# [What to work on]
Every record that appears below should be transcribed exactly.

#### Data

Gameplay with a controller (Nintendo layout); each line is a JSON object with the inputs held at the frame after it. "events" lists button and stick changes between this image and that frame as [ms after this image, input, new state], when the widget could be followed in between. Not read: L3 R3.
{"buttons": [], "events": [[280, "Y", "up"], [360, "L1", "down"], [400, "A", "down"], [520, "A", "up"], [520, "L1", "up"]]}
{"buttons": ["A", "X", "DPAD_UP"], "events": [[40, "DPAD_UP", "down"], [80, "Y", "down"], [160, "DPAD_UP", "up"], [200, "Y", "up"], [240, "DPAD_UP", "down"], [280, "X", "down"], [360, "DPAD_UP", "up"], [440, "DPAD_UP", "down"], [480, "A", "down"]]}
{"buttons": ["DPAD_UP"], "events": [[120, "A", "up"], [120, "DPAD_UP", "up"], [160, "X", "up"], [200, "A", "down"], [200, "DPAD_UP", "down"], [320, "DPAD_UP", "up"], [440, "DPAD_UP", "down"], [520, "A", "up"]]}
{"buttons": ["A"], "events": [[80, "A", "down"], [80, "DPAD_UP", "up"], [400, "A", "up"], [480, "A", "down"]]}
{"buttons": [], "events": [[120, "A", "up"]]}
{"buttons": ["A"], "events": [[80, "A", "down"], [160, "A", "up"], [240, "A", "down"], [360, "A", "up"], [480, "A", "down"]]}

########

# [Result of the exercise]
Gameplay with a controller (Nintendo layout); each line is a JSON object with the inputs held at the frame after it. "events" lists button and stick changes between this image and that frame as [ms after this image, input, new state], when the widget could be followed in between. Not read: L3 R3.
{"buttons": [], "events": [[280, "Y", "up"], [360, "L1", "down"], [400, "A", "down"], [520, "A", "up"], [520, "L1", "up"]]}
{"buttons": ["A", "X", "DPAD_UP"], "events": [[40, "DPAD_UP", "down"], [80, "Y", "down"], [160, "DPAD_UP", "up"], [200, "Y", "up"], [240, "DPAD_UP", "down"], [280, "X", "down"], [360, "DPAD_UP", "up"], [440, "DPAD_UP", "down"], [480, "A", "down"]]}
{"buttons": ["DPAD_UP"], "events": [[120, "A", "up"], [120, "DPAD_UP", "up"], [160, "X", "up"], [200, "A", "down"], [200, "DPAD_UP", "down"], [320, "DPAD_UP", "up"], [440, "DPAD_UP", "down"], [520, "A", "up"]]}
{"buttons": ["A"], "events": [[80, "A", "down"], [80, "DPAD_UP", "up"], [400, "A", "up"], [480, "A", "down"]]}
{"buttons": [], "events": [[120, "A", "up"]]}
{"buttons": ["A"], "events": [[80, "A", "down"], [160, "A", "up"], [240, "A", "down"], [360, "A", "up"], [480, "A", "down"]]}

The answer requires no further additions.